Nova exhaled quietly, then leaned back against the alley wall, his gaze distant.
For a fleeting moment, he recalled the image of Narcissa kneeling before him—not in submission, but in understanding. She hadn't begged. She hadn't screamed. She had simply accepted the reality of her situation and chosen to preserve what she could: her son, her name, her future.
And yet…
The image of her lingered longer than it should have.
He wasn't blind. Narcissa Malfoy was beautiful—commanding, proud, graceful in a way only a pureblood matriarch could be. And in that moment, wrapped in shadows and grief, she had still carried herself with quiet defiance. He'd seen the curve of her body beneath the thin fabric, the tension in her jaw, the flash of resentment in her eyes.

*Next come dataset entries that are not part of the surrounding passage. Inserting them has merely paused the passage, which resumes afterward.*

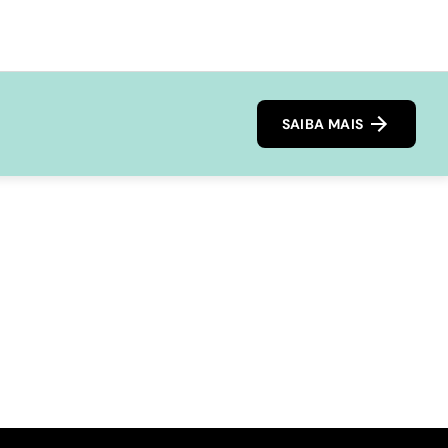
SAIBA MAIS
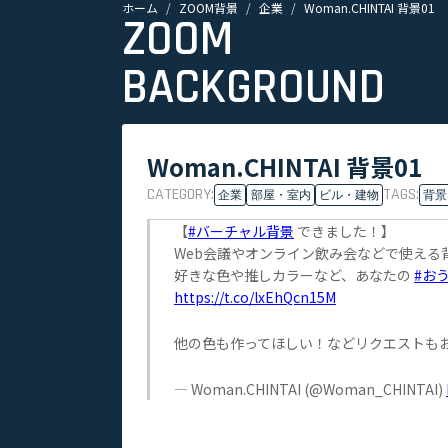
ホーム
ZOOM背景
企業
Woman.CHINTAI 背景01
ZOOM
BACKGROUND
Woman.CHINTAI 背景01
CATEGORY:
TAGS:
企業
部屋・室内
ビル・建物
背景
【
#バーチャル背景
できました！】
Web会議やオンライン飲み会などで使える
好きな色や推しカラーなど、あなたの
#お
https://t.co/lxEhQcn15M
他の色も作ってほしい！などリクエストもお
— Woman.CHINTAI (@Woman_CHINTAI)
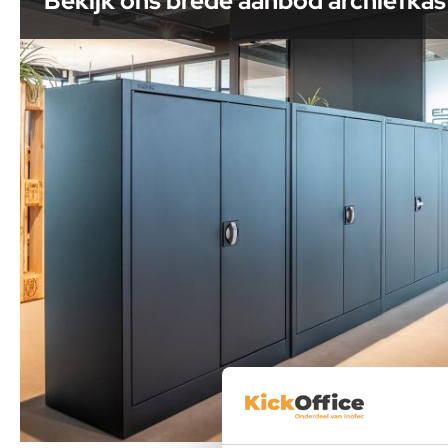
Bekijk ons brede aanbod archiefka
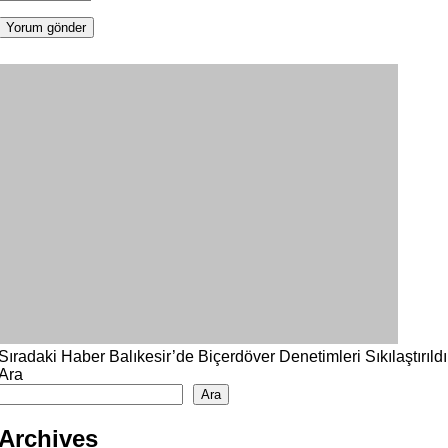
Sıradaki Haber
Balıkesir’de Biçerdöver Denetimleri Sıkılaştırıldı
Ara
Ara
Archives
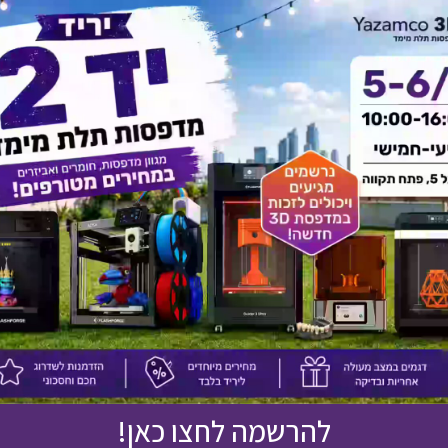
אולי יעניין אותך גם
להרשמה לחצו כאן!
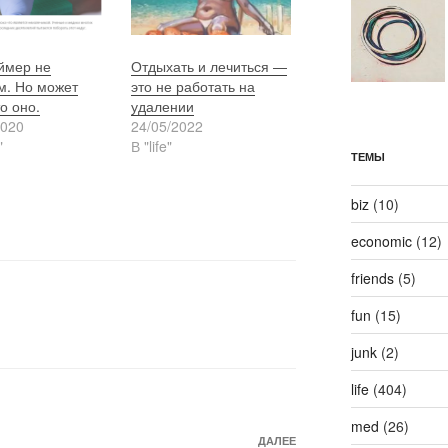
ймер не
Отдыхать и лечиться —
м. Но может
это не работать на
о оно.
удалении
2020
24/05/2022
"
В "life"
ТЕМЫ
biz
(10)
economic
(12)
friends
(5)
fun
(15)
junk
(2)
life
(404)
med
(26)
Следующая
ДАЛЕЕ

And for one moment—just one—he had felt it. That old, human part of him. Lust, power, dominance… the raw desire to claim what he had taken. He could've done it. She wouldn't have stopped him. Not out of submission, but out of cold practicality.
But Nova had pulled back.
No.
That was the line.
That was the difference.
He had killed Lucius for his crimes—for the innocent lives he destroyed, the families he shattered, the monsters he enabled. He had done it with clean hands and surgical precision, leaving no suffering, no spectacle. Justice, not vengeance.
But if he had acted on the darker urges that surfaced after… if he had crossed that threshold, he would've become no better than the very monsters he hunted.
He would've become one of them.
He closed his eyes for a moment, letting that truth settle in his bones.
This world had a darkness to it, steeped in blood and secrets. But he wasn't here to blend in with it. He was here to reshape it. One step at a time. With calculated force when necessary—but never at the cost of his own soul or morals.
With a quiet hum of power, Nova stepped out of the alley and melted into the night—just another figure walking the streets of London.
No one looked twice. No one knew what he had done. And no one would ever trace it back to him.
But somewhere, deep in the folds of reality, the scales had shifted.
And the Trader had taken his first true step in reshaping this world.